Example from the book: “-the song was still going, the words the singer was saying (or screeching, really) indecipherable.
My example: Because it is not from their generation, the computer, to my parents, is absolutely indecipherable.
Semantic (p. 150)- adj.
of, pertaining to, or arising from the different meanings of words or other symbols
Example from the book: “[The definition of freaking out] is just a semantic issue, I guess.”
My example: America is viewed semantically by different countries; some view it as a place of freedom while others see it more as a place of greed.

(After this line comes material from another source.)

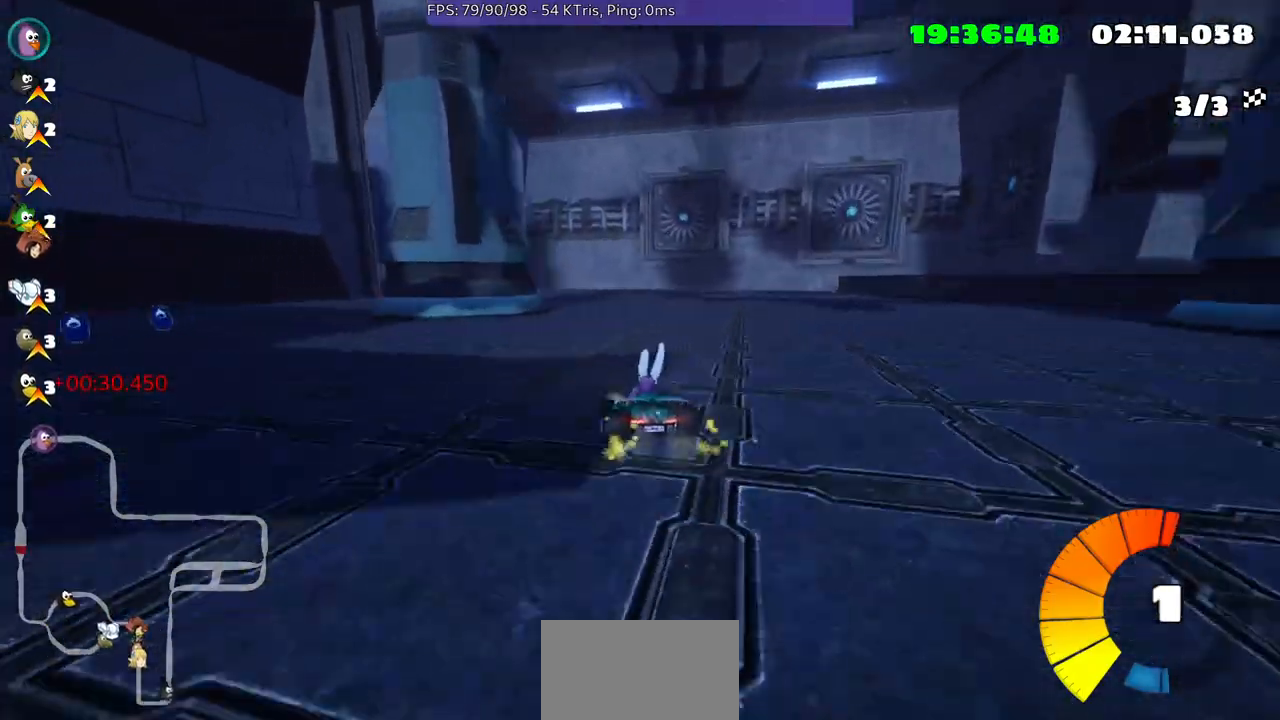
{"buttons": [], "left_stick": "left", "right_stick": "center", "events": [[333, "left_stick", "center"], [433, "left_stick", "left"]]}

3 examples of figurative language
Foreshadowing: “I thought of something else, the thing I could never admit, the biggest secret of all. The one I could never tell, because if the tiniest bit of light was shed upon it, I’d never be able to shut it away again” (143). I know that this is the literary element foreshadowing as it indicates that further on in the story, this secret will finally by let out and the truth will unfold. Judging by the way the author stated this, it seems as though Annabel is very reluctant for this to happen.

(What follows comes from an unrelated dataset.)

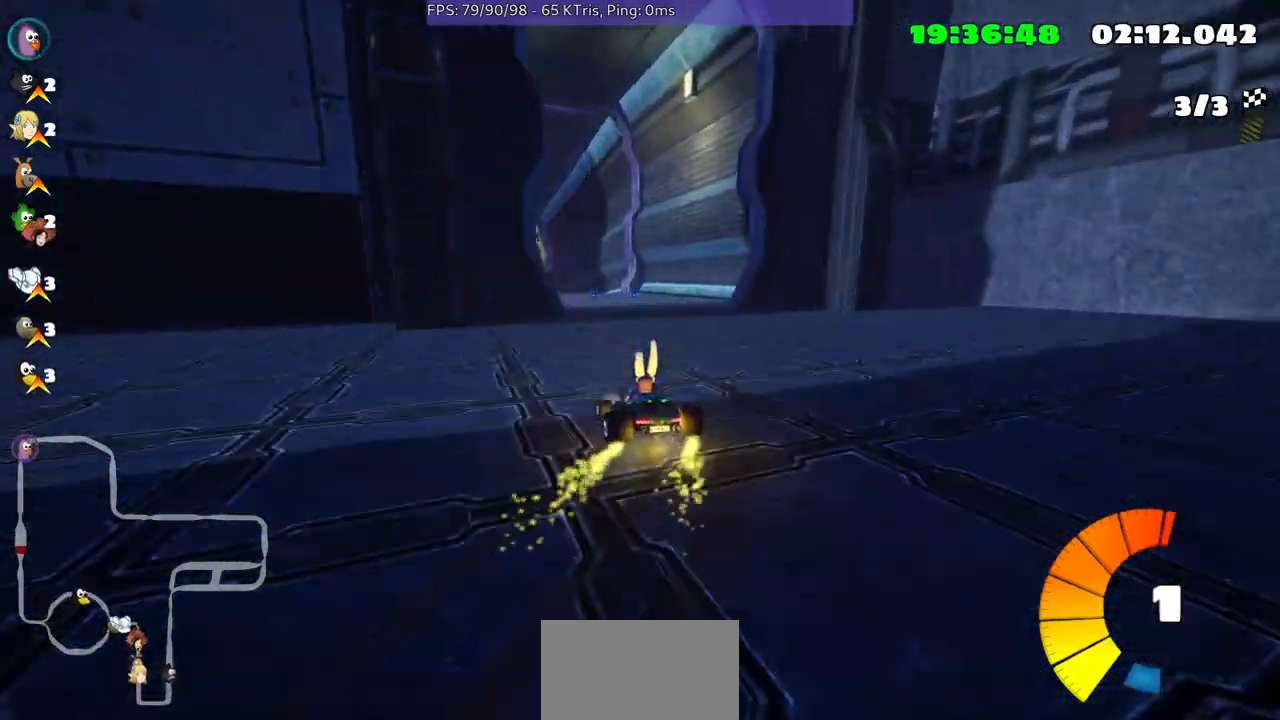
{"buttons": [], "left_stick": "center", "right_stick": "center", "events": [[133, "left_stick", "left"], [233, "left_stick", "center"]]}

Metaphor: “Silence is so freaking loud” (147). I know this is the literary element metaphor because it directly relates and compares two unlike sounds. Silence is obviously not loud to most, yet metaphorically it could be perceived as so because it too is technically a sound.
Imagery: “The house was beautiful, with a wide front porch with a swing, and bright pink flowers in pots lining the steps. A yellow cat was lying on the front walk, stretched out in the sunshine” (150). I know this is the literary element imagery as it thoroughly describes Owen’s nice house using visual words such as “stretched” and “bright pink”. In my head, I can actually picture his house as if I was Annabel, observing it from my car window.